April 18 (Reuters) - U.S. gun manufacturers on Thursday
asked the U.S. Supreme Court hear their challenge to Mexico's
$10 billion lawsuit seeking to hold them responsible for
facilitating the trafficking of firearms to violent drug cartels
across the U.S.-Mexico border.
Eight companies including Smith & Wesson Brands ( SWBI ) and
Sturm, Ruger & Co ( RGR ) in a petition argued that a lower
court wrongly concluded the case qualified for an exception to a
U.S. law that grants the firearms industry broad protection from
lawsuits over the misuse of their products.
A trial court judge had dismissed the case citing that law,
the Protection of Lawful Commerce in Arms Act.

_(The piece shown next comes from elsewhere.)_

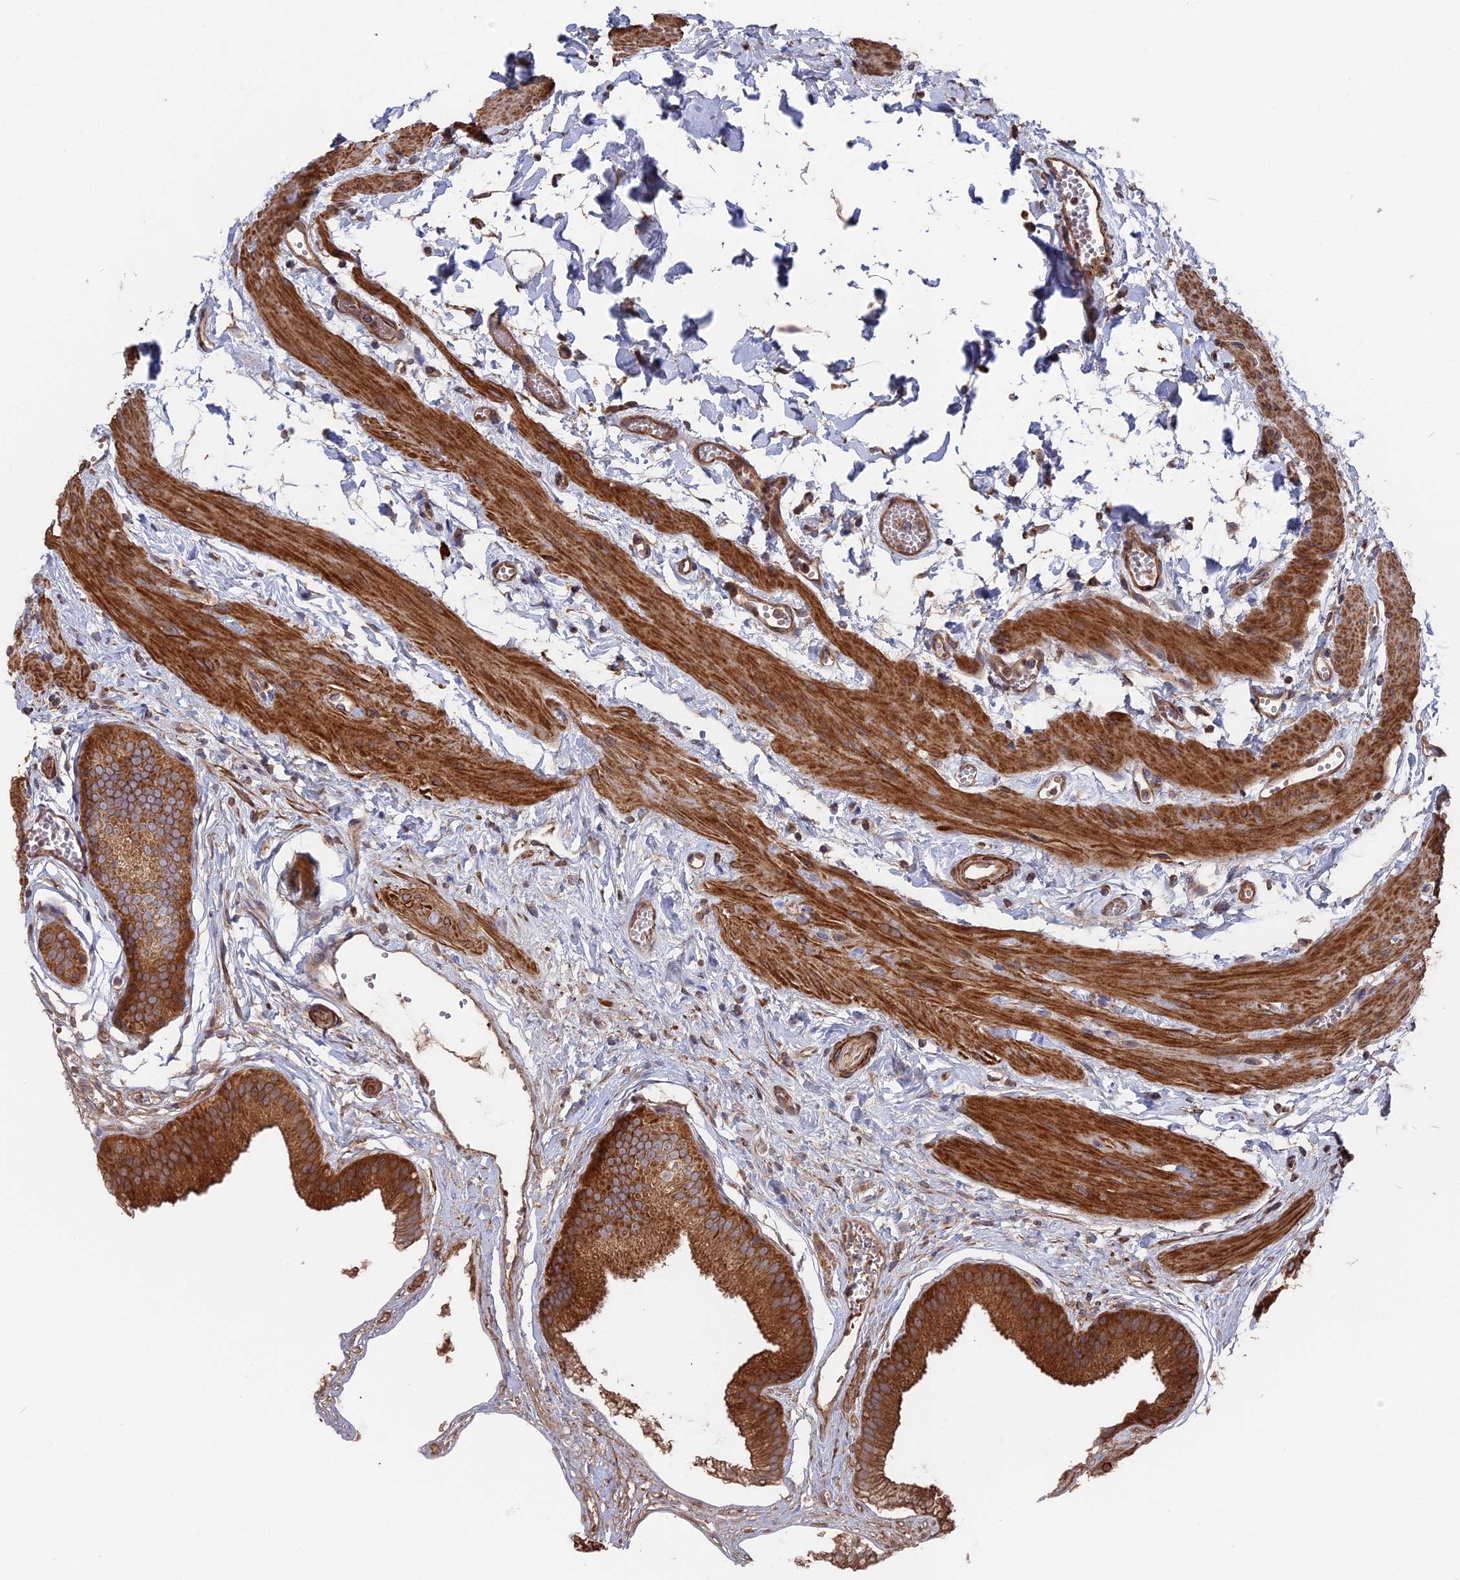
{"staining": {"intensity": "strong", "quantity": ">75%", "location": "cytoplasmic/membranous"}, "tissue": "gallbladder", "cell_type": "Glandular cells", "image_type": "normal", "snomed": [{"axis": "morphology", "description": "Normal tissue, NOS"}, {"axis": "topography", "description": "Gallbladder"}], "caption": "Strong cytoplasmic/membranous expression for a protein is seen in about >75% of glandular cells of benign gallbladder using IHC.", "gene": "TELO2", "patient": {"sex": "female", "age": 54}}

But Boston-based
1st U.S. Circuit Court of Appeals in January concluded Mexico's
claims fit within the narrow exception to the liability shield.
The 1st Circuit did so after finding that Mexico had
plausibly alleged the business practices of the seven gun makers
and one distributor it had sued aided and abetted the illegal
trafficking of guns to Mexico.
The companies on Thursday told the 6-3 conservative majority
U.S. Supreme Court that the 1st Circuit's ruling defied the high
court's past precedents and should never have been allowed to
move forward.
"Mexico's suit has no business in an American court," their
lawyers wrote.
The companies argued that absent the U.S. Supreme Court's
intervention, the U.S. firearms industry would face years of
costly litigation by a "foreign sovereign that is trying to
bully the industry into adopting a host of gun-control measures
that have been repeatedly rejected by American voters."

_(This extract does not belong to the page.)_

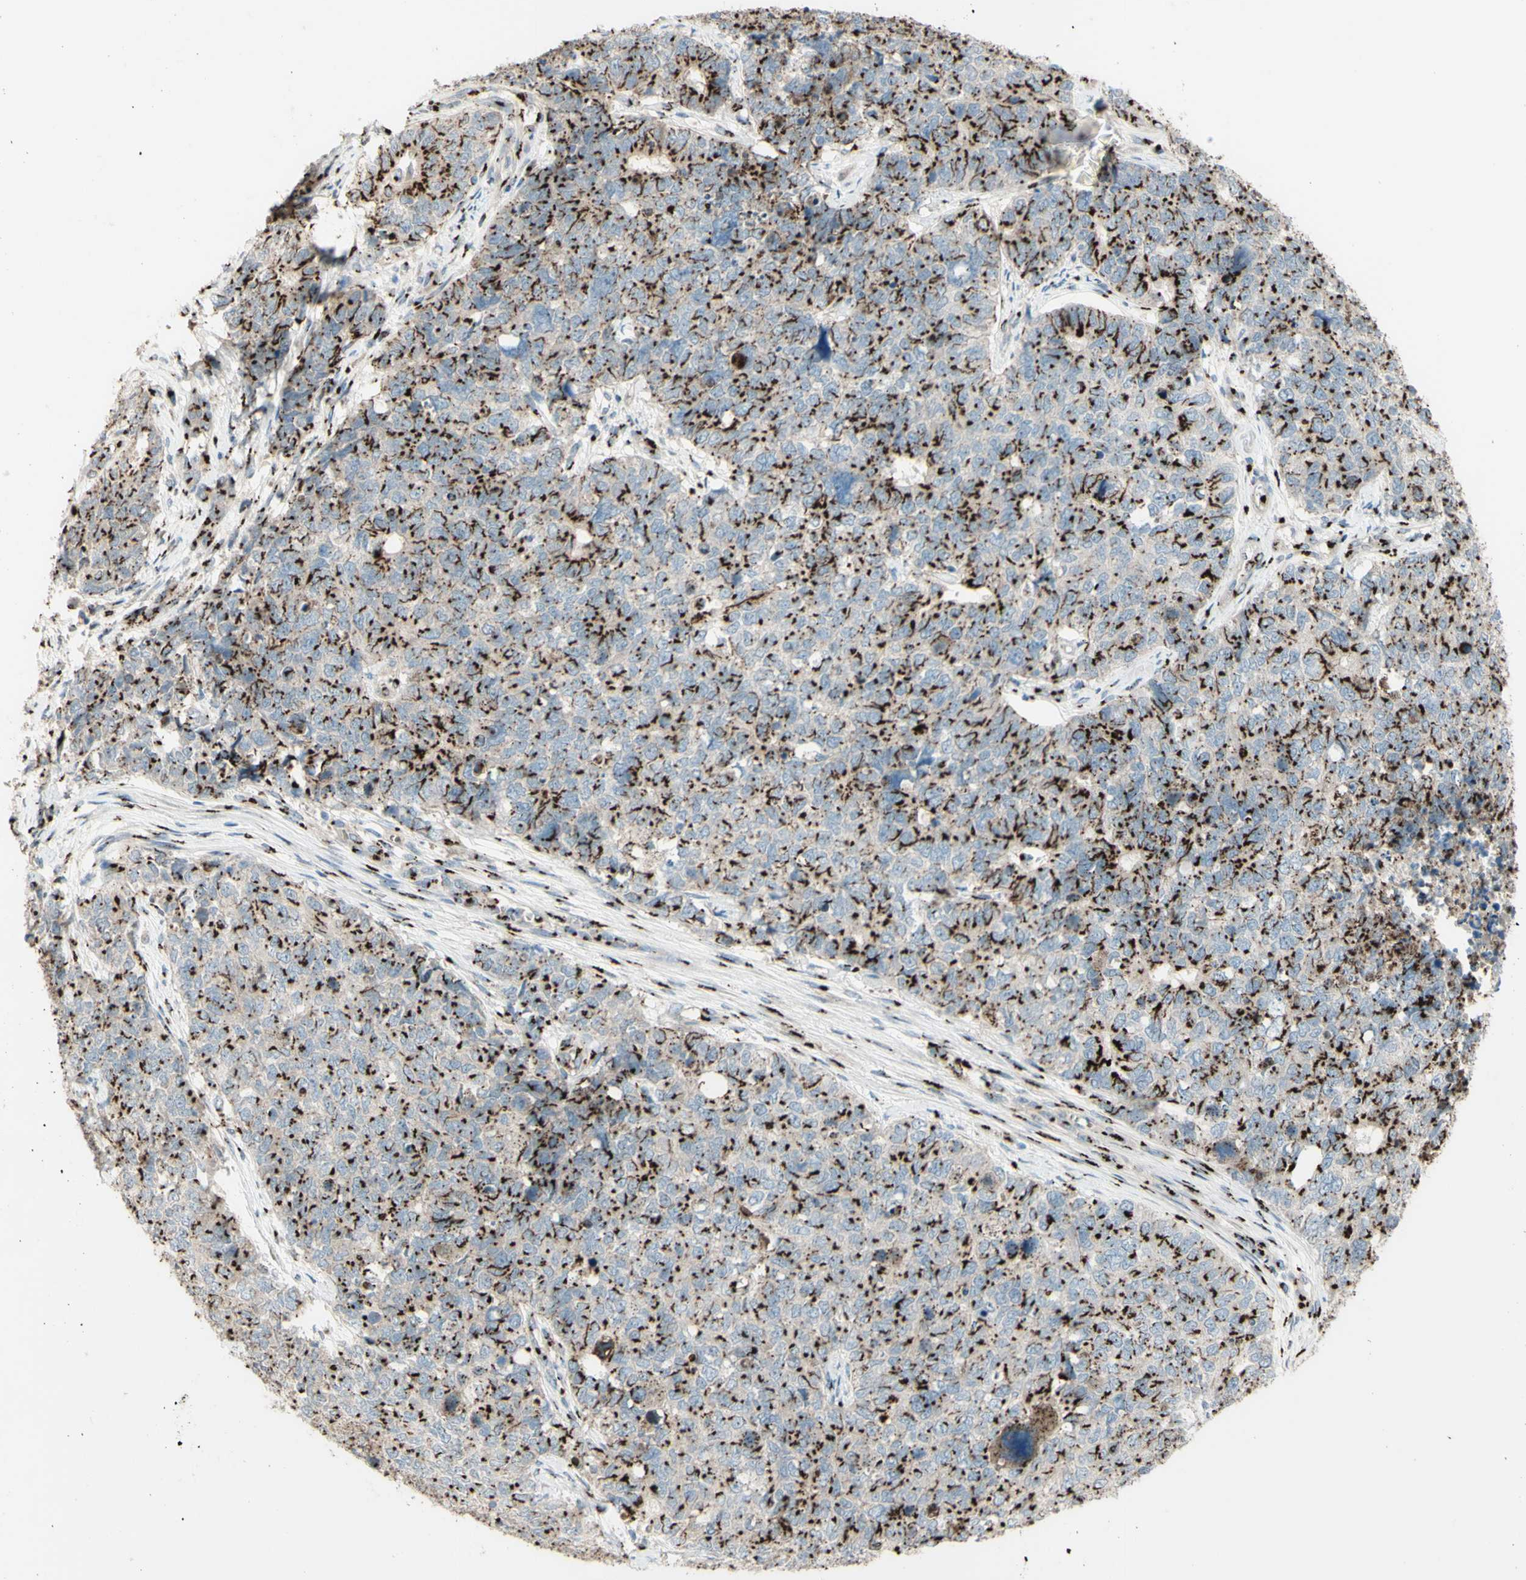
{"staining": {"intensity": "moderate", "quantity": ">75%", "location": "cytoplasmic/membranous"}, "tissue": "cervical cancer", "cell_type": "Tumor cells", "image_type": "cancer", "snomed": [{"axis": "morphology", "description": "Squamous cell carcinoma, NOS"}, {"axis": "topography", "description": "Cervix"}], "caption": "Tumor cells exhibit medium levels of moderate cytoplasmic/membranous staining in about >75% of cells in cervical squamous cell carcinoma.", "gene": "BPNT2", "patient": {"sex": "female", "age": 63}}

Alejandro Celorio, legal adviser to Mexico's foreign
ministry, wrote on the social media platform X that the county
would "follow up on this request and will be ready in case the
Supreme Court decides to admit the matter for study."
In its lawsuit filed in 2021, Mexico alleged that the
companies undermined its strict gun laws by designing, marketing
and distributing military-style assault weapons in ways they
knew would arm drug cartels, fueling murders, extortions and
kidnappings in the country.
Mexico says over 500,000 guns are trafficked annually from
the U.S. into Mexico, of which more than 68% are made by the
companies it sued.
Mexico said the smuggling has contributed to high rates of
gun-related deaths, declining investment and economic activity
and a need for it to spend more on law enforcement and public
safety. The companies deny wrongdoing.